Jen Adams

Current position
- Title: Head coach
- Team: Loyola

Biographical details
- Born: 19 August 1980 (age 45) Adelaide, South Australia

Playing career
- 1998–2001: Maryland
- Position: Attack

Coaching career (HC unless noted)
- 2004 2006: Denver (asst.)
- 2007 2008: Maryland (assoc. HC)
- 2009 present: Loyola

Head coaching record
- Overall: 22–13

Accomplishments and honors

Awards
- Tewaaraton Trophy (2001) 3× National Attacker of the Year (1999, 2000, 2001) 2× ACC Female Athlete of the Year (2000, 2001) Honda Award (2001) National Lacrosse Hall of Fame (2012)

= Jen Adams =

All-American lacrosse player

Jen Adams (born 1980) is the head women's lacrosse coach at Loyola University Maryland and was an All-American lacrosse player at the University of Maryland from 1998 to 2001, leading the Terrapins to national titles for four straight years, including a perfect 21 and 0 record in 1999, as well as a perfect 23 and 0 record in 2001. Maryland under coach Cindy Timchal won seven national titles in a row from 1995 through 2001. The Maryland lacrosse team has more Women's Division I lacrosse titles (14) than any other program. In the 2000 NCAA Lacrosse championship game, Adams scored five goals and had five assists, all in the second half, to turn a close game into a 16–8 victory over Princeton. While at Maryland, Adams was the first recipient of the Honda Award for women's lacrosse, awarded to the top player in a Division I school.

==Biography==
Adams, born in Adelaide, South Australia, began her lacrosse career with the Brighton Lacrosse Club. She first represented Australia as a 15-year-old in the U19 world championship winning team of 1995. She has gone on to represent Australia at the senior level, including captaining them to the Women's Lacrosse World Cup title in 2005. Adams also played for the Australian team at the 2009 Women's Lacrosse World Cup in Prague.

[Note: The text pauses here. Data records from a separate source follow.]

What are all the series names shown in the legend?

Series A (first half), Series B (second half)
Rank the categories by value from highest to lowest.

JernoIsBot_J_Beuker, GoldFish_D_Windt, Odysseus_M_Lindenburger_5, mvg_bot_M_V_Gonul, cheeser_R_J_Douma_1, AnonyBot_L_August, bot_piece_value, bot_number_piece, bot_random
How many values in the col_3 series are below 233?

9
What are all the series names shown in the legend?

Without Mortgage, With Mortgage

Adams is ranked second all-time in NCAA women's lacrosse scoring with 445 career points, (267 goals and 178 assists in 86 games). Adams was a three-time national player of the year and was the first-ever winner of the Tewaaraton Trophy, given annually to the nation's top player. She is regarded as the finest female lacrosse player of all time.

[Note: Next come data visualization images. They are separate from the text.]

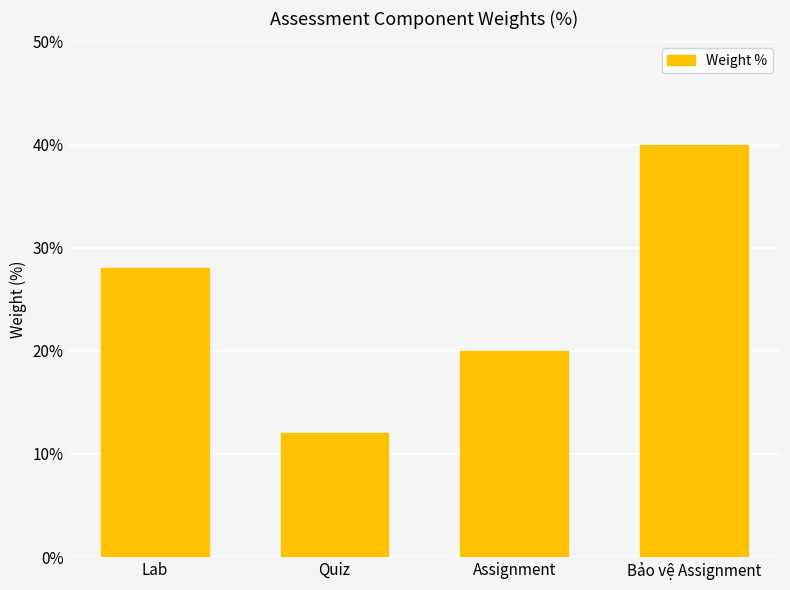

The chart shows a value of 3 at Quiz. True or false?

False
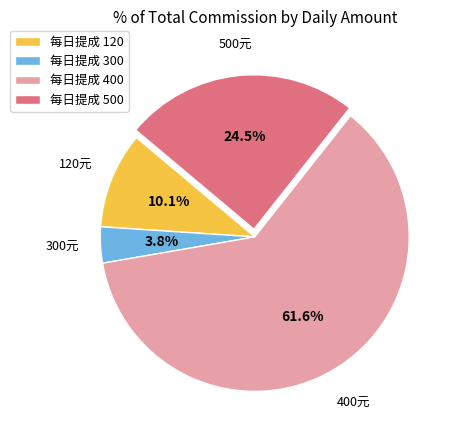

What percentage do 300元 and 400元 together represent?

65.4%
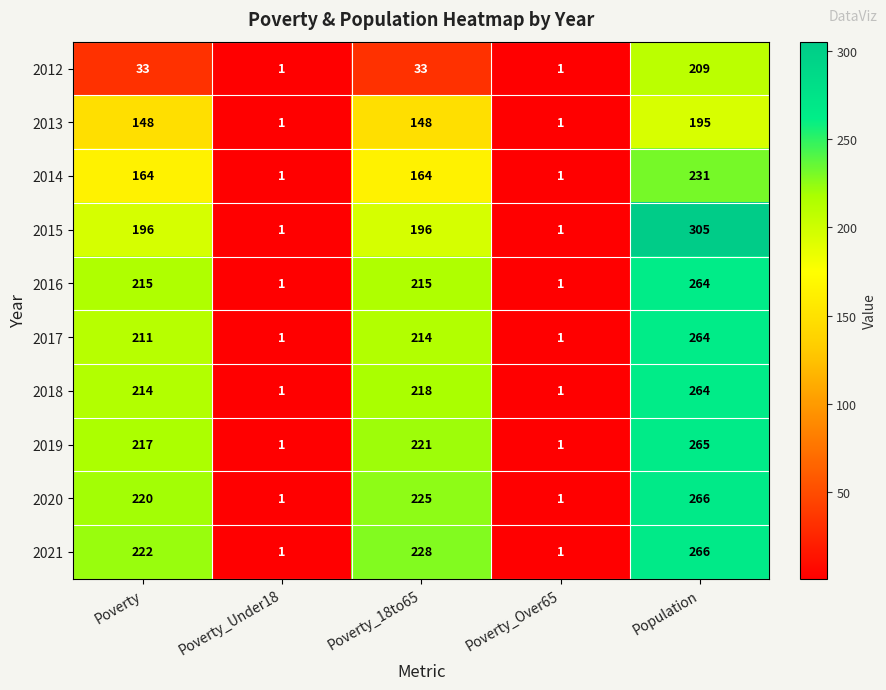

Which series has the largest total across all categories?

2021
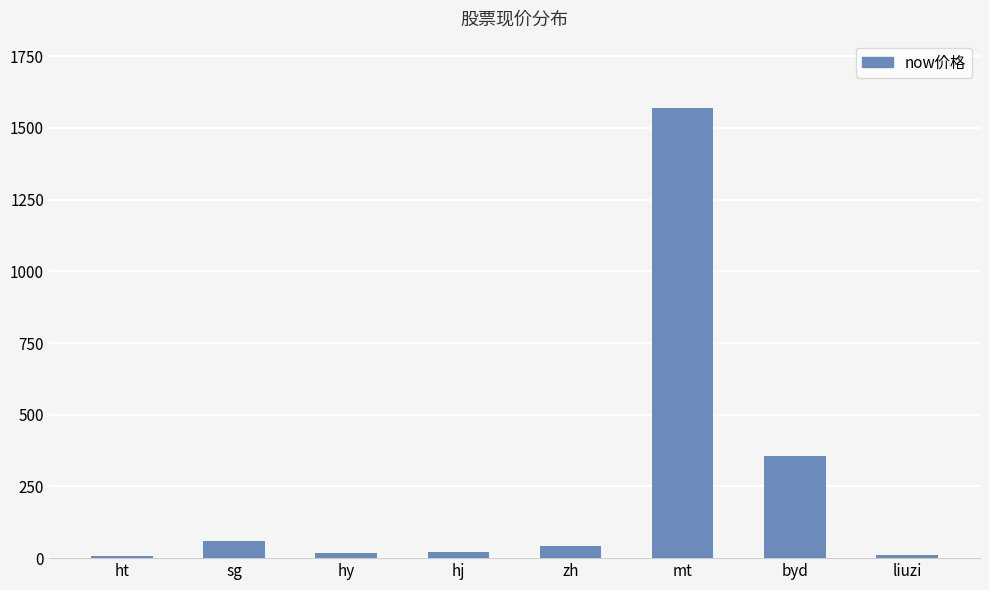

At which label is the value closest to 787?

byd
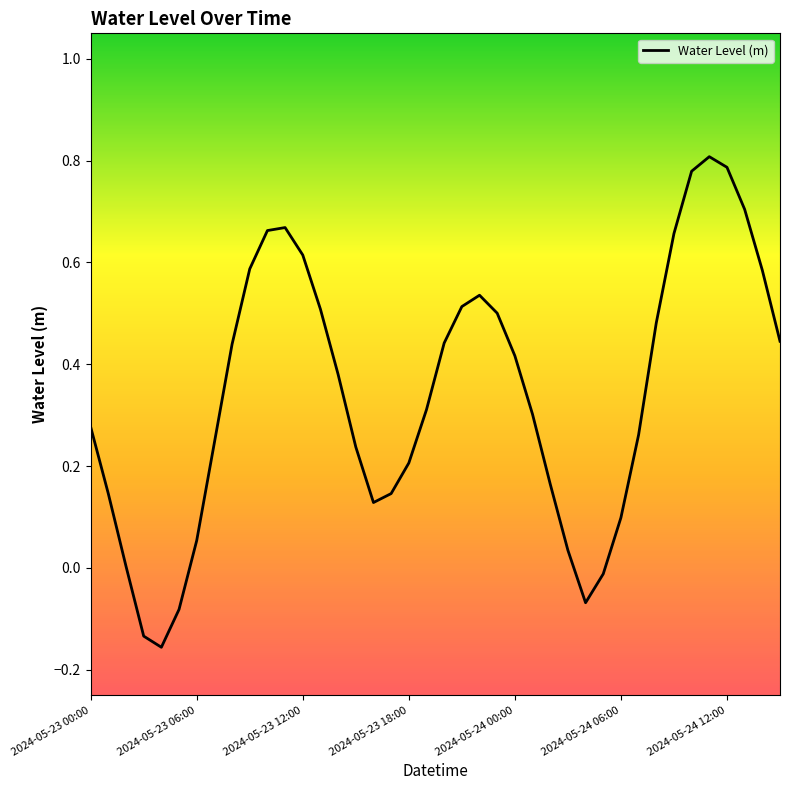

What is the difference between the maximum and minimum values?

1.0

In between stints with the Koalas, she has played independent club lacrosse in Baltimore, and was the only woman ever drafted into the National Lacrosse League with the Washington Power. She also was selected to try to jumpstart a women's professional league in 2001, but it did not get beyond a series of summer exhibition games.

After assistant coaching stints with Denver University and the University of Maryland, Adams was hired in June 2008 as head coach of the Greyhounds. In 2009, Loyola had an 11–6 record including wins over top 20 teams Georgetown and Cornell. The team finished the year fourth in the Big East.

In 2016, she was named first-ever head coach of the Baltimore Ride, who participated in the inaugural season of the United Women's Lacrosse League.

==Statistics==

===University of Maryland===
| | | | | | | |
| Season | GP | G | A | Pts | PPG | |
| 1998 | 21 | 27 | 17 | 44 | – | |
| 1999 | 21 | 71 | 46 | 117 | 5.57 | |
| 2000 | 22 | 81 | 55 | 136 | 6.18 | |
| 2001 | 22 | 88 | 60 | 148 | 6.73 | |
| Totals | 86 | 267 | 178 | 445 | 5.17 | |

==National team==
As of 2019, she has been head coach of the Australian U19 women's national lacrosse team.